O famoso Corpus hippocraticum, extenso compêndio de obras e recomendações médicas, não é inteiramente de sua autoria, como se pensava. Os mais de sessenta trabalhos da coleção apresentam grande variedade de estilos e tamanhos. O compêndio contém capítulos destinados a médicos, além de simples conselhos para estudantes e assistentes. Essas considerações, juntamente com um estudo cronológico que calcula em cerca de cem anos a diferença entre o primeiro e o último escrito, reforçam a suposição de que se trata da biblioteca de uma escola médica -- provavelmente situada em Cós e enriquecida com textos de Hipócrates -- que passou a integrar, durante os séculos III e II a.C., a biblioteca de Alexandria. No acervo, destacam-se os estudos sobre anatomia, observações clínicas, doenças infantis e femininas, drogas e ética médica.

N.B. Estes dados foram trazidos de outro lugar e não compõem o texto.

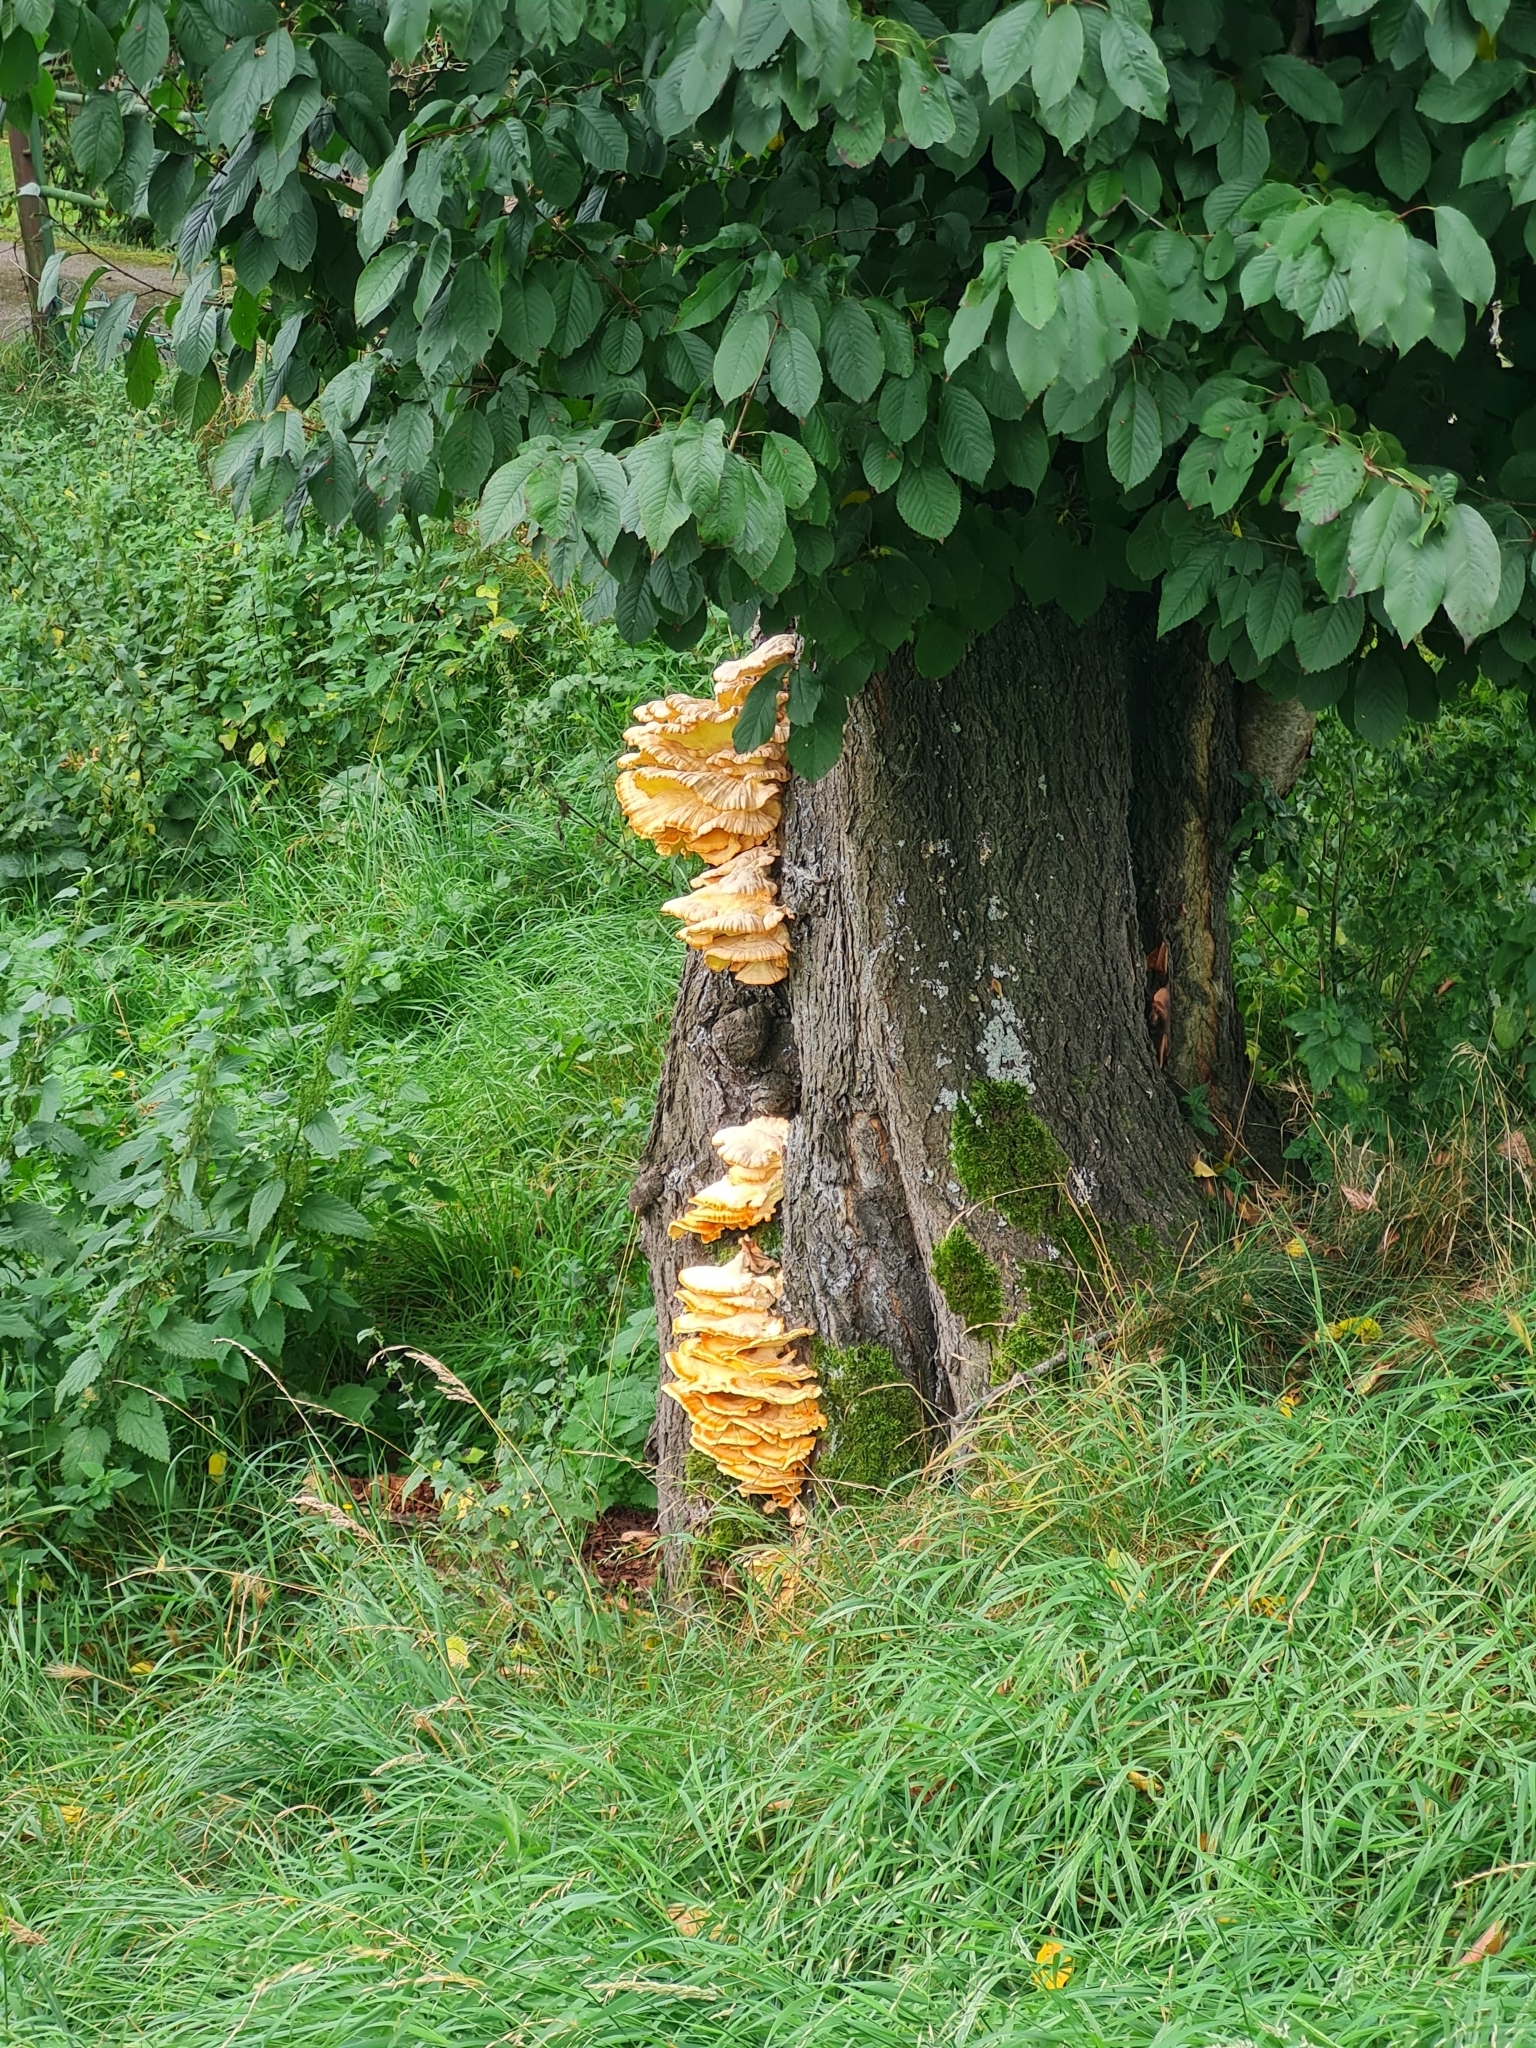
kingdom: Fungi
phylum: Basidiomycota
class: Agaricomycetes
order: Polyporales
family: Laetiporaceae
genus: Laetiporus
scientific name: Laetiporus sulphureus
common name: Chicken of the woods
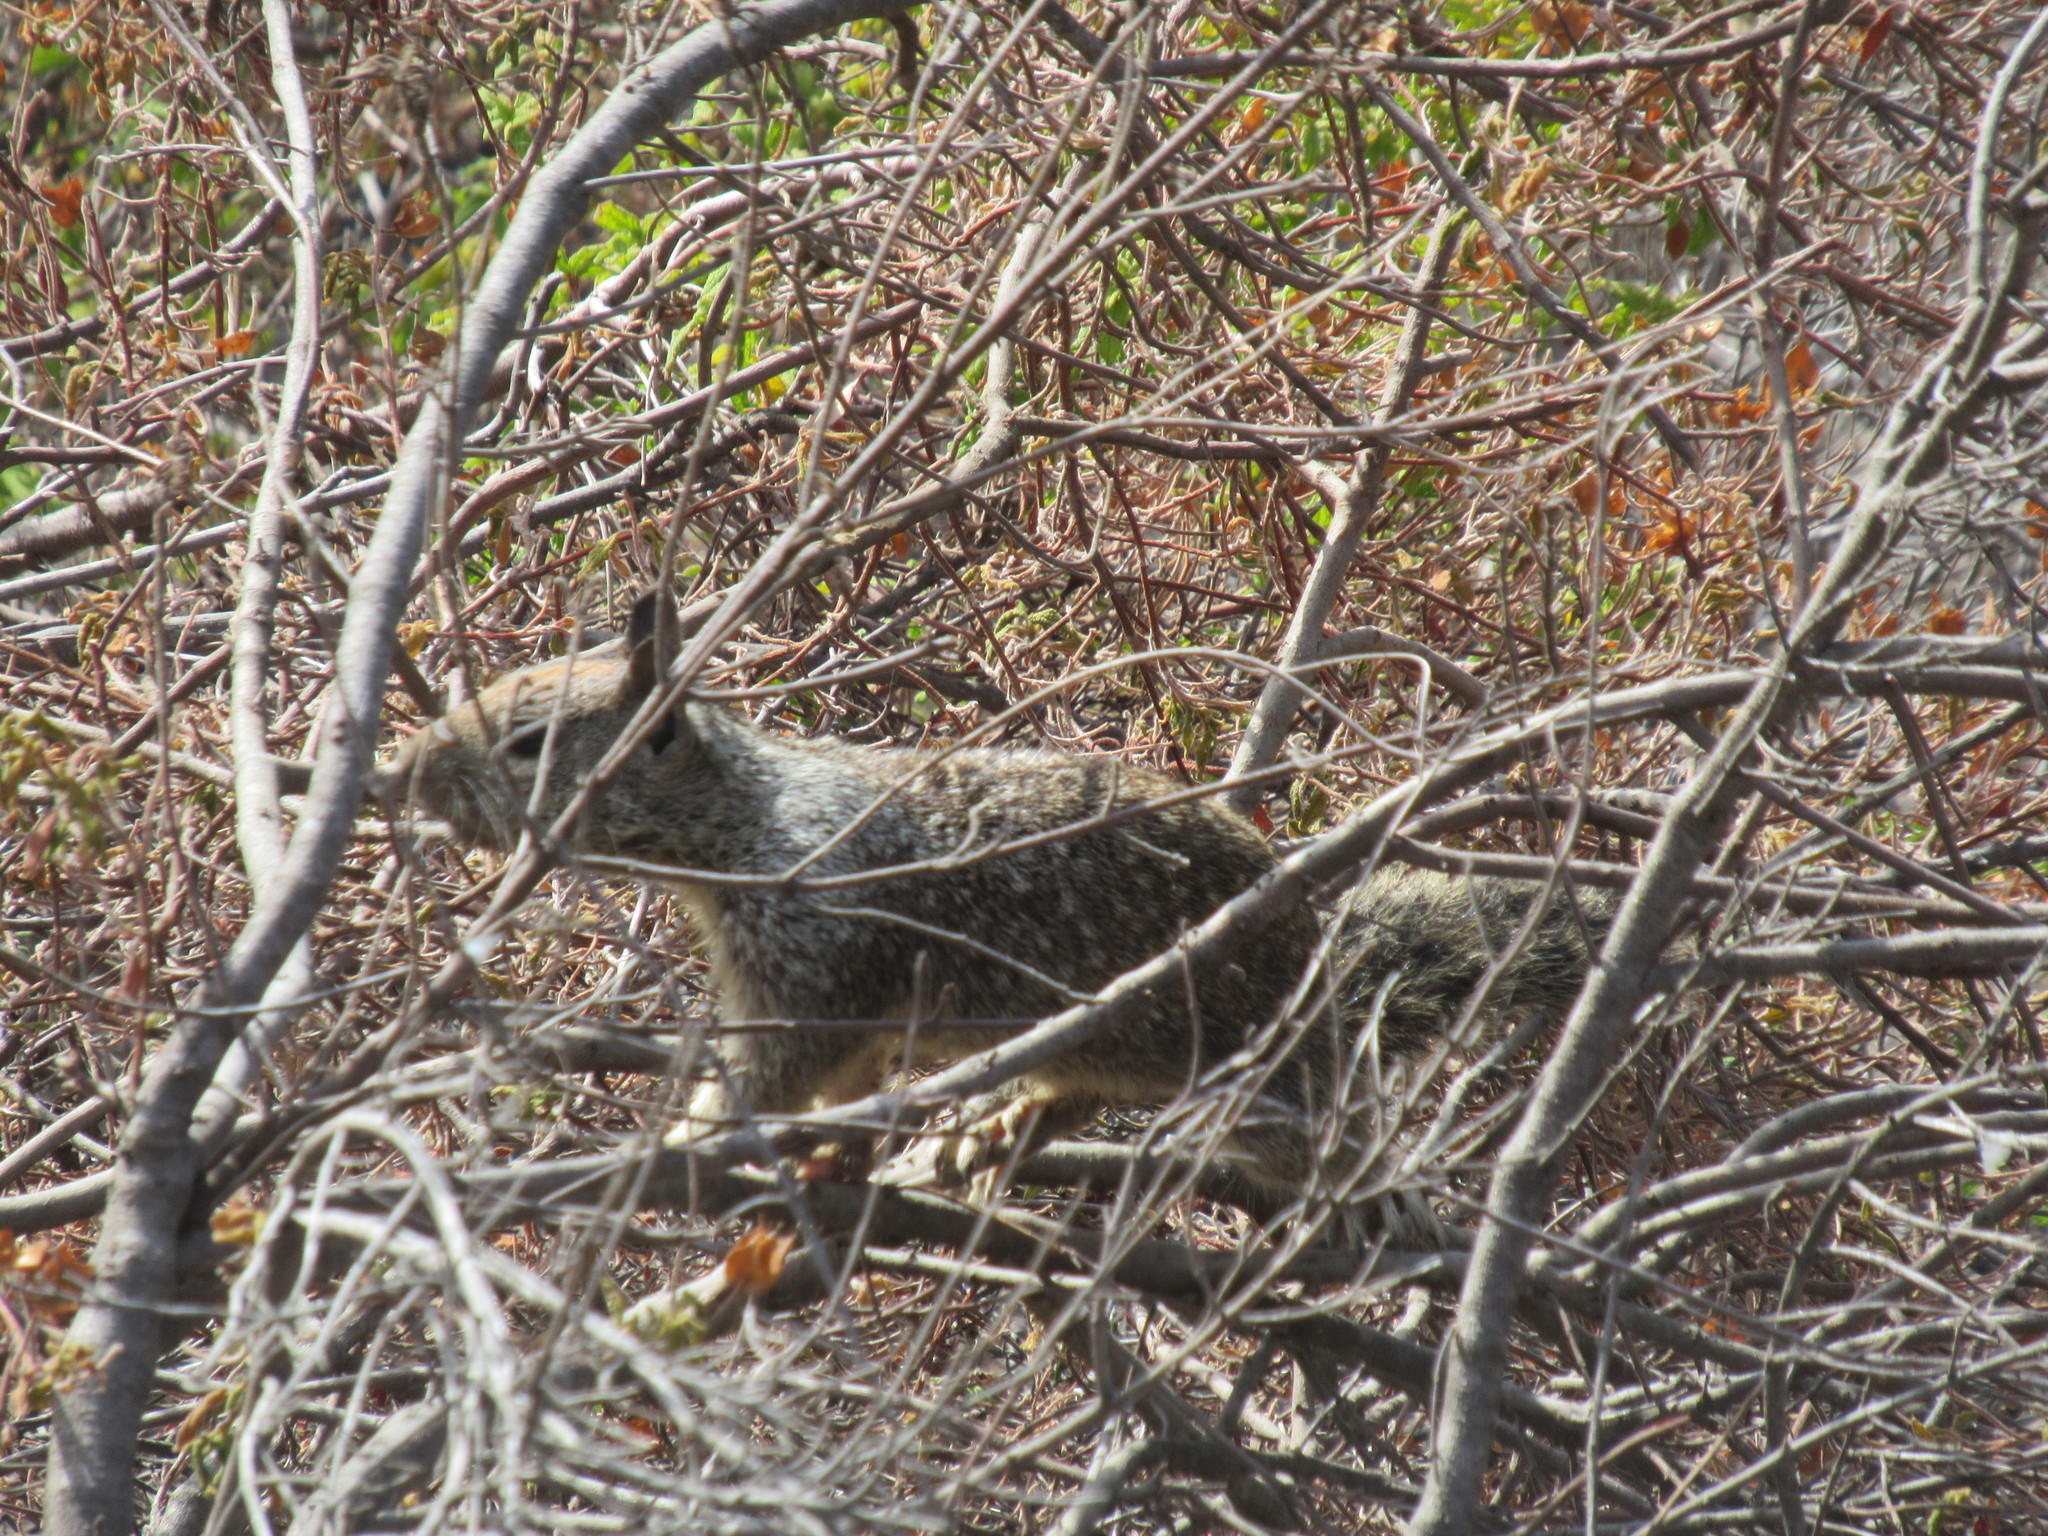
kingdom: Animalia
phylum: Chordata
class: Mammalia
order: Rodentia
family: Sciuridae
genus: Otospermophilus
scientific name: Otospermophilus beecheyi
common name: California ground squirrel
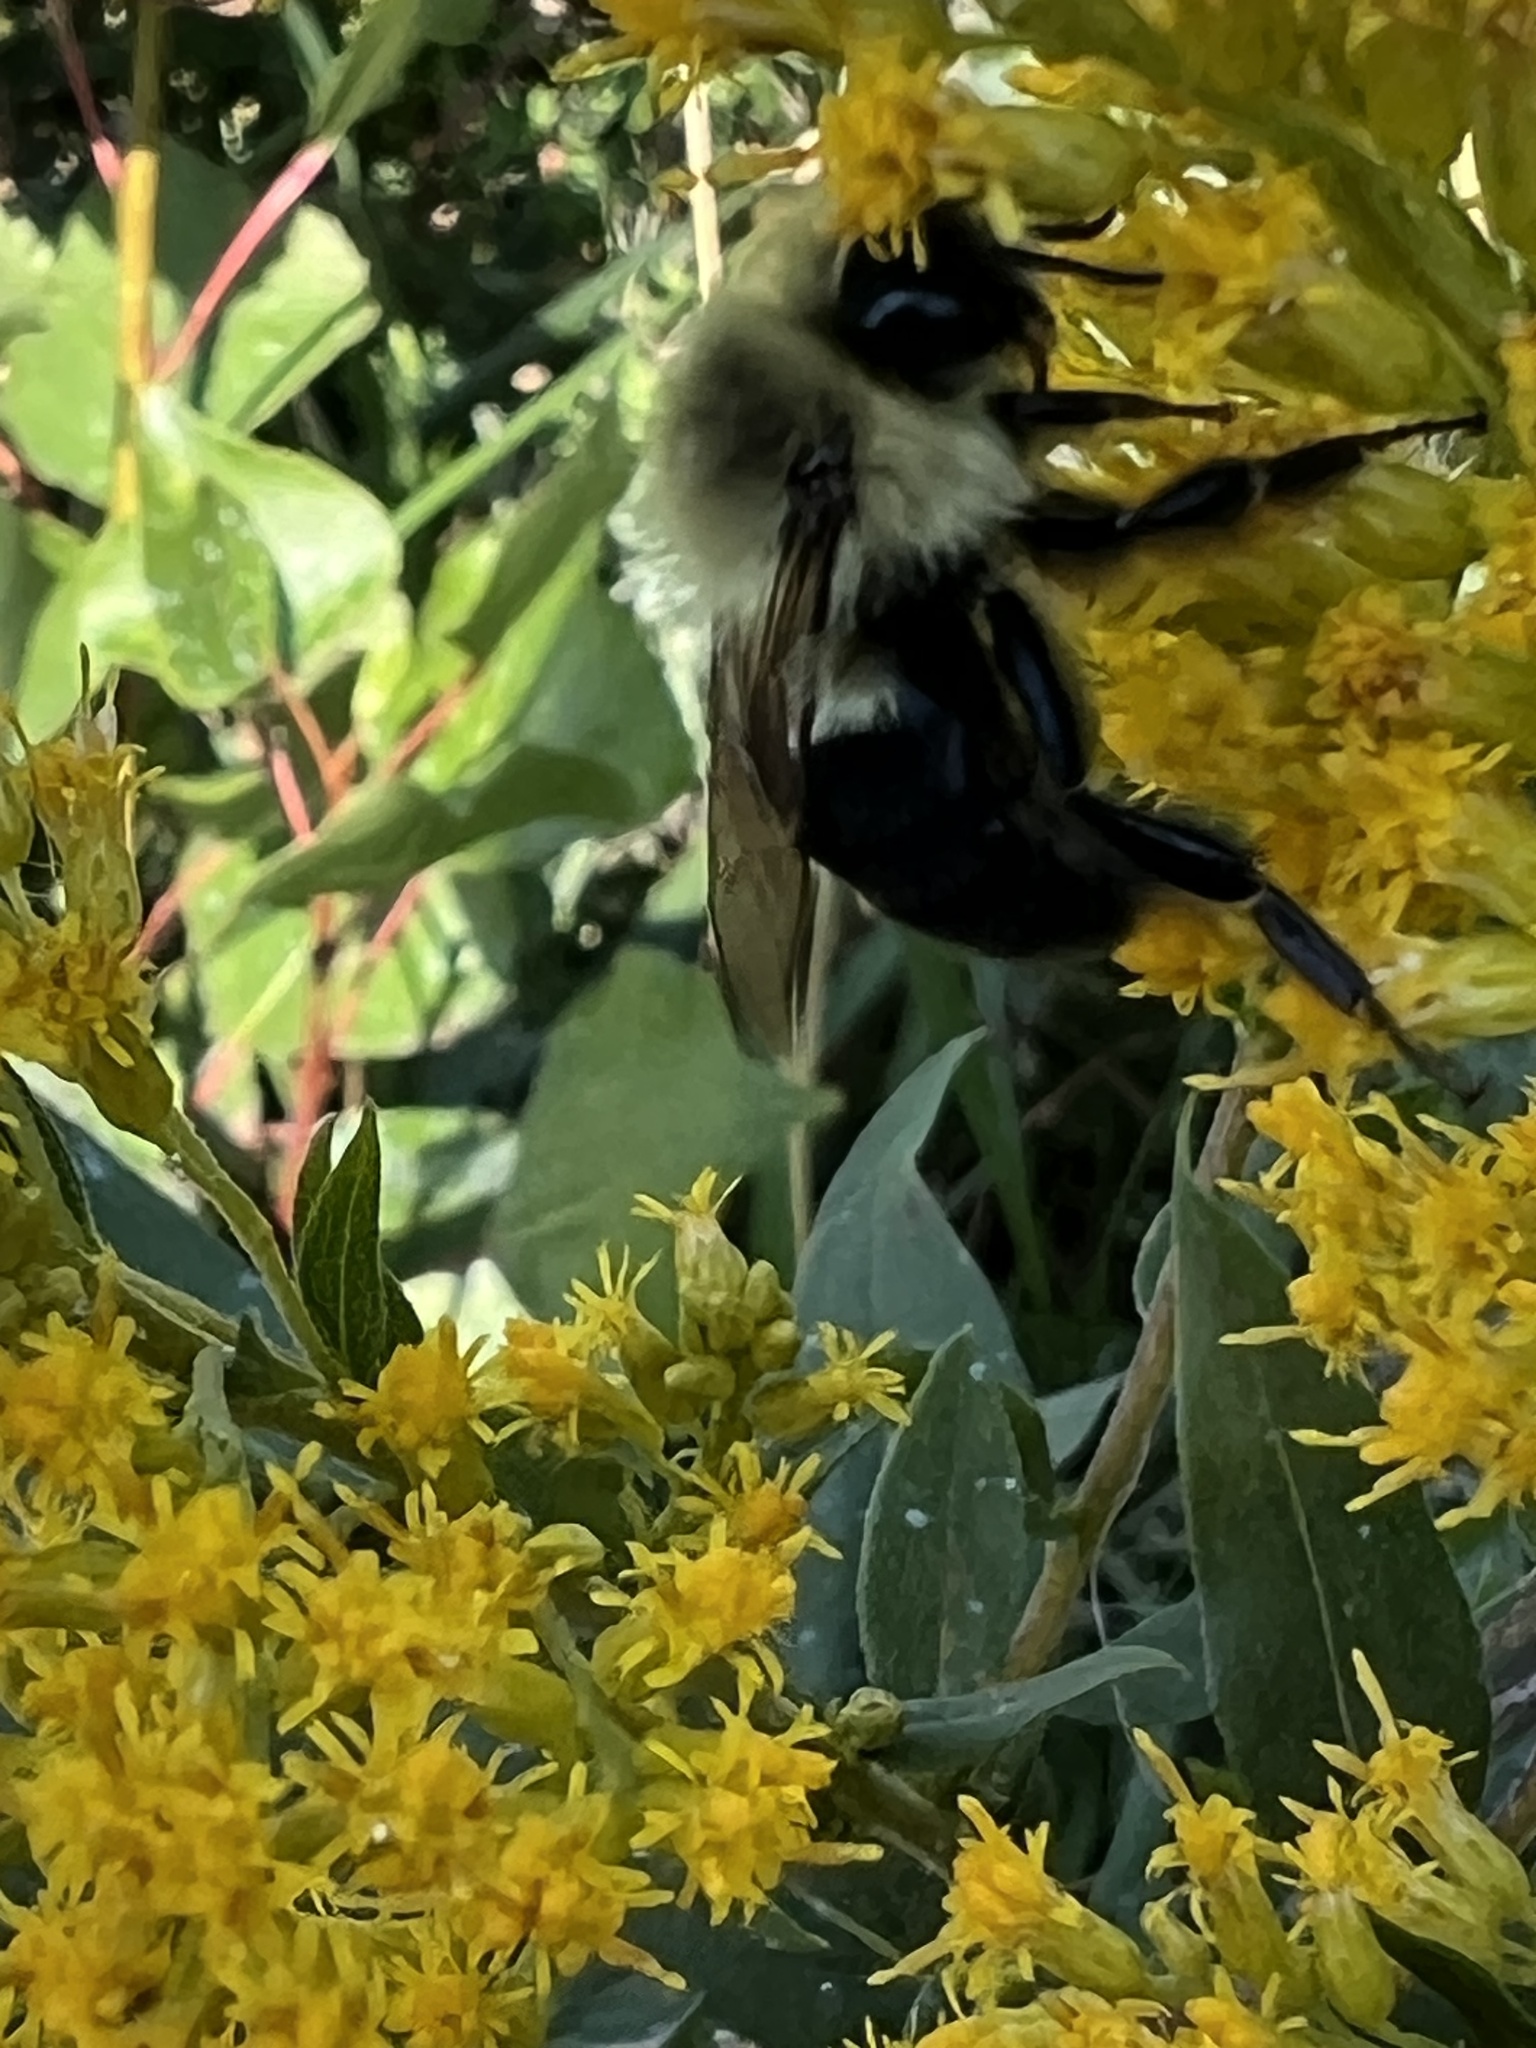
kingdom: Animalia
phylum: Arthropoda
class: Insecta
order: Hymenoptera
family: Apidae
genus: Bombus
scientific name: Bombus impatiens
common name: Common eastern bumble bee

O juramento de Hipócrates, que resume sua ética, é ainda recitado nas colações de grau de estudantes de medicina. No Brasil, é feito em texto resumido que mantém a essência do original: "Prometo que, ao exercer a arte de curar, me mostrarei sempre fiel aos preceitos da honestidade, da caridade e da ciência. Penetrando no interior dos lares, meus olhos serão cegos, minha língua calará os segredos que me forem revelados, o que terei como preceito de honra; nunca me servirei da minha profissão para corromper os costumes ou favorecer o crime. Se eu cumprir este juramento com fidelidade, goze eu a minha vida e minha arte boa reputação entre os homens e para sempre. Se dele me afastar ou infringi-lo, suceda-me o contrário."

Segundo a tradição, Hipócrates morreu na cidade grega de Larissa, na Tessália, por volta de 377 a.C.


Juramento de Hipócrates

Eu juro, por Apolo, médico, por Esculápio, Higia e Panacea e por todos os deuses e deusas, a quem conclamo como minhas testemunhas, juro cumprir, segundo meu poder e minha razão, a promessa que se segue: estimar, tanto quanto a meus pais, aquele que me ensinou esta arte; fazer vida comum e, se necessário for, com ele partilhar meus bens; ter seus filhos por meus próprios irmãos; ensinar-lhes esta arte, se eles tiverem necessidade de aprendê-la, sem remuneração e nem compromisso escrito; fazer participar dos preceitos, das lições e de todo o resto do ensino, meus filhos, os de meu mestre e os discípulos inscritos segundo os regulamentos da profissão, porém, só a estes.

Aplicarei os regimes para o bem do doente segundo o meu poder e entendimento, nunca para causar dano ou mal a alguém. A ninguém darei por comprazer, nem remédio mortal nem um conselho que induza a perda. Do mesmo modo não darei a nenhuma mulher uma substância abortiva.

Conservarei imaculada minha vida e minha arte.

Não praticarei a talha, mesmo sobre um calculoso confirmado; deixarei essa operação aos práticos que disso cuidam.

Em toda a casa, aí entrarei para o bem dos doentes, mantendo-me longe de todo o dano voluntário e de toda a sedução sobretudo longe dos prazeres do amor, com as mulheres ou com os homens livres ou escravizados.

Àquilo que no exercício ou fora do exercício da profissão e no convívio da sociedade, eu tiver visto ou ouvido, que não seja preciso divulgar, eu conservarei inteiramente secreto.

Se eu cumprir este juramento com fidelidade, que me seja dado gozar felizmente da vida e da minha profissão, honrado para sempre entre os homens; se eu dele me afastar ou infringir, o contrário aconteça.